Exercise. Repeat the records below word for word, but start at the line that contains "Figure 5: Ratio", stop after the last line, and include nothing else.
[[ Supplied data, beginning ]]
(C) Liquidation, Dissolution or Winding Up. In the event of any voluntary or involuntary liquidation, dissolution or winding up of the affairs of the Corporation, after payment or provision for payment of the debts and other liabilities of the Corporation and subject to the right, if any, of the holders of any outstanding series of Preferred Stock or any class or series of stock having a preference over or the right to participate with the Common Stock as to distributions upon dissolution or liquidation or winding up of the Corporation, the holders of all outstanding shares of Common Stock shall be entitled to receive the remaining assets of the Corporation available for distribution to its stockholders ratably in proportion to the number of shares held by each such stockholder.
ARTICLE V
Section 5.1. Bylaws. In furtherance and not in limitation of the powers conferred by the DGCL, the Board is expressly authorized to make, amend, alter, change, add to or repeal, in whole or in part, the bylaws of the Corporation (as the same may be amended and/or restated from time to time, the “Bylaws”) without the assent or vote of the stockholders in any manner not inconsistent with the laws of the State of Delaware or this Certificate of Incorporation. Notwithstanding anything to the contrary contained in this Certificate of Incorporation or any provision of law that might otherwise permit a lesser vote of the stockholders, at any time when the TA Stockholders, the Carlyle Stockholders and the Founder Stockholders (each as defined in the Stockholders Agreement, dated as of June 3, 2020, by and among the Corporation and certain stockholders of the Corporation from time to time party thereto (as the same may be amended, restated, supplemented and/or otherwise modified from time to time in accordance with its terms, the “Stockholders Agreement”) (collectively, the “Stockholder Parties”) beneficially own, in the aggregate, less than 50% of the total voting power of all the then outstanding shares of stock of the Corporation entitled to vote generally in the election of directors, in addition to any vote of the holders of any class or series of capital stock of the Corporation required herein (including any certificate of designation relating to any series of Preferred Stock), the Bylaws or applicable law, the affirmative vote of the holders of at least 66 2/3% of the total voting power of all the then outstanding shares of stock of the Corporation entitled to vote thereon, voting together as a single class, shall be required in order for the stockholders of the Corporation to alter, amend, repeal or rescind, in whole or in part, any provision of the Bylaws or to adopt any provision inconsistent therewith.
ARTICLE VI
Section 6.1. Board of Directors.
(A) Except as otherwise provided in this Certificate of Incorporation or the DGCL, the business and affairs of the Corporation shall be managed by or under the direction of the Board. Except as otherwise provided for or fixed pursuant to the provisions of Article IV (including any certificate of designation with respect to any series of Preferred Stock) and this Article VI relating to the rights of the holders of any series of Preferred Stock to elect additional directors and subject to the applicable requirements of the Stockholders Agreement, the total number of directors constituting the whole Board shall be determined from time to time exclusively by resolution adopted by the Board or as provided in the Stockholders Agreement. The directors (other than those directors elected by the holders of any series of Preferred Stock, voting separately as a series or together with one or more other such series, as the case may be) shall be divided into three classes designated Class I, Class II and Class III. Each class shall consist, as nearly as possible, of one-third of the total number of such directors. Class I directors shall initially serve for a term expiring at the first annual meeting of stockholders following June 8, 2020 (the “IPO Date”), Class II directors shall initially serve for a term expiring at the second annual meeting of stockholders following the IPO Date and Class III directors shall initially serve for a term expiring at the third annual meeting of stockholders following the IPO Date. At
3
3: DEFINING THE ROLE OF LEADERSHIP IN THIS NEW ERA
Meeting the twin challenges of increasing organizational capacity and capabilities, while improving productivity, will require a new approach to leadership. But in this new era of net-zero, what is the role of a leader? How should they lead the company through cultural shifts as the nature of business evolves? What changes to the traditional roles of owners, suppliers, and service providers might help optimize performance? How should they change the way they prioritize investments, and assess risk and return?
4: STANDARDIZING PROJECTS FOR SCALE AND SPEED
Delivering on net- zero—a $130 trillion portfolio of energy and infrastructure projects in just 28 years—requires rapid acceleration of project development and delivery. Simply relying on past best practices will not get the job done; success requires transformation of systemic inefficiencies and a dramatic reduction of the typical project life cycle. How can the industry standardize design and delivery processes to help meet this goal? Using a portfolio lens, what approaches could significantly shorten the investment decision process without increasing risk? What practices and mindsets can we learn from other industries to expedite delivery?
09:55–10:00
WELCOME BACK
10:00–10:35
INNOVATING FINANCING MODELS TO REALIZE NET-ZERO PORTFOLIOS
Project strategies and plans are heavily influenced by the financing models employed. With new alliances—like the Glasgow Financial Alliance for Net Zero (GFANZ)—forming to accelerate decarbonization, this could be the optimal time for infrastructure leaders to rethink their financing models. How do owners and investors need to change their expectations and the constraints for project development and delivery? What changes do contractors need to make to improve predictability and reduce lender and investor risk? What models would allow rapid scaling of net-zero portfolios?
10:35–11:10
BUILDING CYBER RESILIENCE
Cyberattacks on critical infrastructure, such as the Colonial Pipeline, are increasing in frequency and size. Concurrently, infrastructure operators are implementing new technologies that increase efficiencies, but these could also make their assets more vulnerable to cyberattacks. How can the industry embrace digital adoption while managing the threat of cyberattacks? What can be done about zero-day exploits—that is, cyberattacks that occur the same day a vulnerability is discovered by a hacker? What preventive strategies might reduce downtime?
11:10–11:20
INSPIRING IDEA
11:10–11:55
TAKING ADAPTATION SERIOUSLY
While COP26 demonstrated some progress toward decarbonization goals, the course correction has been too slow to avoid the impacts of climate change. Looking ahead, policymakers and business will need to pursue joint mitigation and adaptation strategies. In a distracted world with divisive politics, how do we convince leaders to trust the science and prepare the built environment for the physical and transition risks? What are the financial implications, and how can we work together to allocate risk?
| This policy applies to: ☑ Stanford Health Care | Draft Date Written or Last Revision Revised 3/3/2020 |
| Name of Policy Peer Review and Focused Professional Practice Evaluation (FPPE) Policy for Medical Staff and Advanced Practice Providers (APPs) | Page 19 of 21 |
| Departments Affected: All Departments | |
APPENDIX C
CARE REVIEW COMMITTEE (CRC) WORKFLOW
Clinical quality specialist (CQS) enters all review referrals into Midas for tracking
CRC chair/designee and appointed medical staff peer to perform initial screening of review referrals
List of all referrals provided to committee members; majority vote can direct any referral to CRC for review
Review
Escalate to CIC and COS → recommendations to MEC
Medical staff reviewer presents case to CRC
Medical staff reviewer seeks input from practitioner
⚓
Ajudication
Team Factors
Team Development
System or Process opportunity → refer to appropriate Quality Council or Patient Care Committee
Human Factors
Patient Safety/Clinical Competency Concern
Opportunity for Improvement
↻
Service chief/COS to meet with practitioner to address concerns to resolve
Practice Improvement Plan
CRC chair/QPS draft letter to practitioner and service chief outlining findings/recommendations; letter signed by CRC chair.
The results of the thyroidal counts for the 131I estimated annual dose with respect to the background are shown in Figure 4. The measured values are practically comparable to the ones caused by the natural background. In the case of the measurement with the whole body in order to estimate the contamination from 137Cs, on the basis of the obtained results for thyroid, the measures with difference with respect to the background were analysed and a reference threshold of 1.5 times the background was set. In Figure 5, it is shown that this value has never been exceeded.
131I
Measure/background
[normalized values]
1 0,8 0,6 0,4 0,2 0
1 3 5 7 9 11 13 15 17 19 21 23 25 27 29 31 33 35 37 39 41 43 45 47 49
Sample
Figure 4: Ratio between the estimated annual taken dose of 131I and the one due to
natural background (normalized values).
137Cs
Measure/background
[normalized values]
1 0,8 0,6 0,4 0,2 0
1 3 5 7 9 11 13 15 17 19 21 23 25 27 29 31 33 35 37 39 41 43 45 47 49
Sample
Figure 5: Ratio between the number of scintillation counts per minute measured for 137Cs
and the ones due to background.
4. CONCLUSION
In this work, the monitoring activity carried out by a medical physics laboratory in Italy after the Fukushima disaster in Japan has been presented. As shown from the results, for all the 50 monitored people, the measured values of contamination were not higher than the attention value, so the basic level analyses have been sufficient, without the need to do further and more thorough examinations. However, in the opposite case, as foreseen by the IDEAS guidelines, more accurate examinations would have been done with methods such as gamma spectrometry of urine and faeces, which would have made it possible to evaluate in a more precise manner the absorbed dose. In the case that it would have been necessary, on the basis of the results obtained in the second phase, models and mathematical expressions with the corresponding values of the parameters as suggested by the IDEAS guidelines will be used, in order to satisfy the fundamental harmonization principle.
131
[[ Supplied data, end ]]
Answer area.
Figure 5: Ratio between the number of scintillation counts per minute measured for 137Cs
and the ones due to background.
4. CONCLUSION
In this work, the monitoring activity carried out by a medical physics laboratory in Italy after the Fukushima disaster in Japan has been presented. As shown from the results, for all the 50 monitored people, the measured values of contamination were not higher than the attention value, so the basic level analyses have been sufficient, without the need to do further and more thorough examinations. However, in the opposite case, as foreseen by the IDEAS guidelines, more accurate examinations would have been done with methods such as gamma spectrometry of urine and faeces, which would have made it possible to evaluate in a more precise manner the absorbed dose. In the case that it would have been necessary, on the basis of the results obtained in the second phase, models and mathematical expressions with the corresponding values of the parameters as suggested by the IDEAS guidelines will be used, in order to satisfy the fundamental harmonization principle.
131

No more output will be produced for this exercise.